I usually do the lookup by date. The date of the discussion is usually the
date of the commit (minus up to 3 days).
I'm not a fan of putting discussion references into git commits, because
they may change each time the infrastructure changes. For example,
references to gmane threads became useless last year, and references to
sourceforge mailing list posts also were invalidated at some point in the
past.
Bruno
For me it would be invaluably useful if the commit message told me _why_ the
change was made (with or without reference). It was pushed to fix something,
wasn't it?

The fact that you are adding a rule for getdate.c of modules/getdate to
Makefile.am and augmenting MOSTLYCLEANFILES is already obvious from the
corresponding diff. Duplicating the info in the commit message is, in my
opinion, less useful than referencing discussion with a temporarily valid
URL.

Kamil

Bruno Haible
2018-03-19 19:59:49 UTC
Permalink
Post by Kamil Dudka
Other source files are captured just fine.

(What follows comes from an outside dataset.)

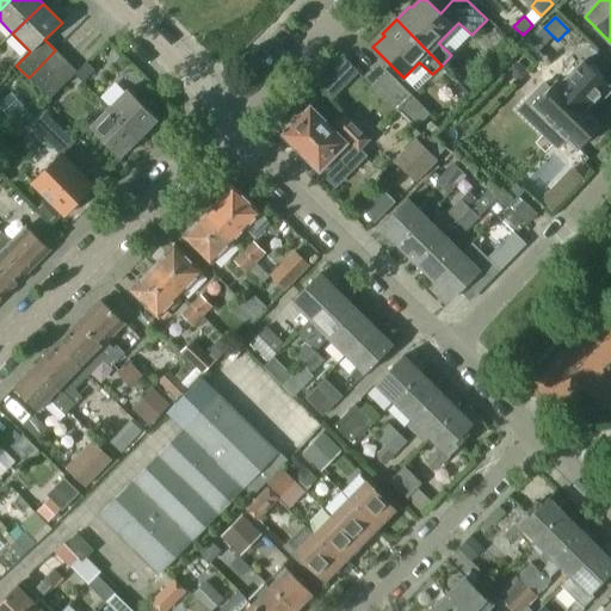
[(39,88),(66,62),(55,50),(29,78),(39,88)]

The only problem is that it
expects parse-datetime.{c,y} to be in build directories, instead of the
source directory. It could be confused by the #line directives that bison
produces.
Indeed, that could be. OTOH, tools like bison and gperf should *not* put
relative directories into #line directives, because such relative directories
would often depend on whether it's a VPATH build or not, and when the tool
was run on a Windows system, the relative directory might contain backslashes
as directory separator characters.

So, I think that tools that interpret debugging information should have a
way to specify a set of source directories. Like gdb does.